== Task to carry out ==
Output the full listing exactly, character for character.

== Data segment ==
"""

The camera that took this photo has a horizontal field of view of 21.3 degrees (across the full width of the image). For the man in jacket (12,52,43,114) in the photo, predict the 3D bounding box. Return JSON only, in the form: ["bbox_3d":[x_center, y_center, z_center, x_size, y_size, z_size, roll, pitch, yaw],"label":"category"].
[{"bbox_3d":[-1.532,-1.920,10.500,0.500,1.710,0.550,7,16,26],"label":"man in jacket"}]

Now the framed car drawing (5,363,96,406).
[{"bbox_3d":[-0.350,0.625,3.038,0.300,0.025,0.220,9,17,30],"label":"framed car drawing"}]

"""

== Answer box ==
The camera that took this photo has a horizontal field of view of 21.3 degrees (across the full width of the image). For the man in jacket (12,52,43,114) in the photo, predict the 3D bounding box. Return JSON only, in the form: ["bbox_3d":[x_center, y_center, z_center, x_size, y_size, z_size, roll, pitch, yaw],"label":"category"].
[{"bbox_3d":[-1.532,-1.920,10.500,0.500,1.710,0.550,7,16,26],"label":"man in jacket"}]

Now the framed car drawing (5,363,96,406).
[{"bbox_3d":[-0.350,0.625,3.038,0.300,0.025,0.220,9,17,30],"label":"framed car drawing"}]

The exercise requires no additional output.